Madagascar 3: Europe's Most Wanted is a riot of splashy colors, silly 3-D gimmicks, big, broad kid-friendly gags — and those professionally pesky penguins.
And for adults, there's the charming spectacle of Oscar winner Frances McDormand giving voice to her inner Edith Piaf as she belts out "Non, je ne regrette rien" as a French-accented animal control officer.
The third film in this unlikely animated franchise takes those New York refugees from remote Africa, where they've been stranded, to Monte Carlo and other points in the eurozone as they try to get back to the friendly and confining Central Park Zoo.

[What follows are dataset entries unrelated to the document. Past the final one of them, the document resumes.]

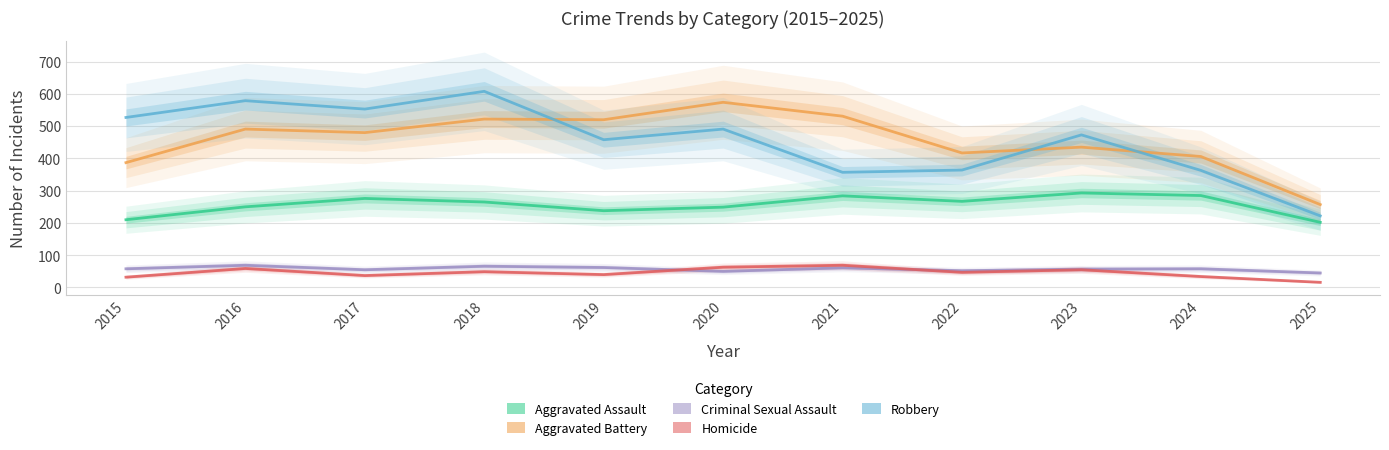

True or false: Homicide has a value of 14 at 2018.

False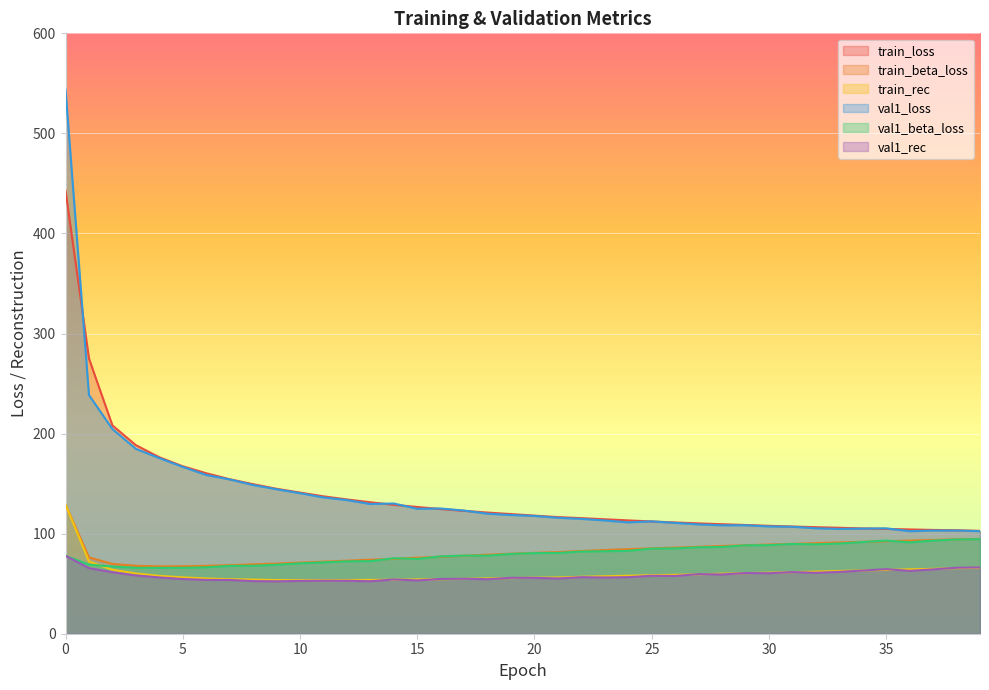

What is the value of the val1_loss point at the 5th from the left?

175.5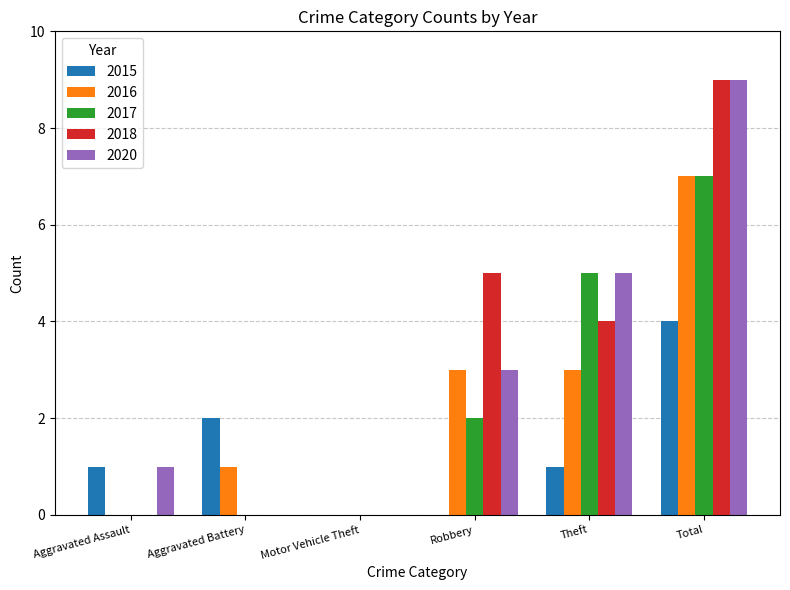

True or false: 2018 has a value of 0 at Motor Vehicle Theft.

True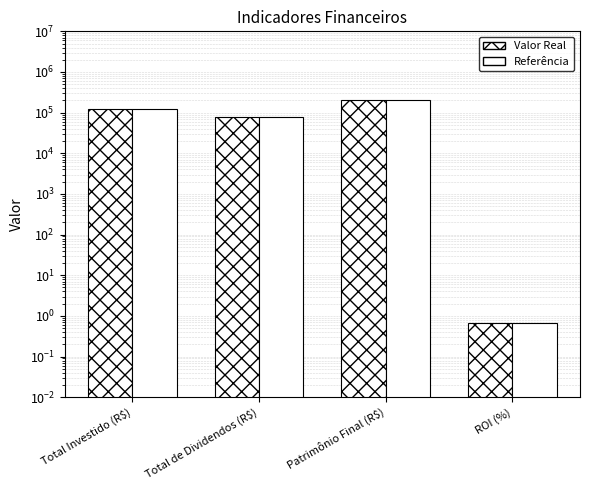

How many values in the Valor Real series exceed 120000?

1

It's repetitious, as animated sequels usually are. It's running low on new ideas, although some of the conclusions these critters — lion, zebra, hippo and giraffe — reach about their fates might surprise you.
But it's also funny, a farce closer to Shrek the Third than, say, Toy Story 3.
We pick up the story of zoo escapees Marty the zebra (Chris Rock), Alex the lion (Ben Stiller), Gloria the hippo (Jada Pinkett Smith) and Melman the giraffe (David Schwimmer) in Africa, castaways since their fellow zoo escapees, the enterprising penguins, have taken off in their modified chimp-powered plane and promised to send help. The penguins are in Monte Carlo, where they've become high rollers — scamming the casinos, trashing the hotel rooms with feather-dusting pillow fights. ("These pillows are filled with body parts!")
Let us pause for a moment to appreciate the make-or-break-the-movies voice work by Tom McGrath, co-director of the Madagascar movies. He's not at the top of the bill, but his William Shatner/Robert Stack riff on the penguins' "Skipper" has become the most reliable laugh in film animation. Every penguin scene is hilarious — they were the only characters to get their own spin-off TV series. Every penguin punch line, even in the middle of a car chase, is a howl.
Alex, Marty, Gloria and Melman, King Julien & Co. have to make their own way to Monte Carlo. That's where they run afoul of the legendary Capt. Chantel DuBois (McDormand), a fanatic prone to sniffing around on all fours when she's tracing her quarry. She makes a terrific villain as she chases the unruly animals all over Europe after they break the bank at the casino and try to escape by hiding in a circus. That's where King Julien (Sacha Baron Cohen) of the lemurs meets his true love, a tutu-wearing, tricycle-riding bear.
The other new characters here are the circus animals who add little to the merriment, save for Martin Short, who voices Stefano the Italian-accented sea lion.
The main thrust of this comedy is "How are you going to keep our heroes in a zoo after they've tasted the excitement of the circus?" The relationships progress (Gloria and Melman have a thing going on) and the zoo animals, tested again and again in alien environments, keep weighing which is better — a life in captivity, where they're coddled and adored, or something more challenging.
Madagascar has always had that subtext, but it has been less about message and more about laughs. And Europe's Most Wanted, despite its shrinking ambitions and slow spots, delivers those — usually in a South Pole tuxedo.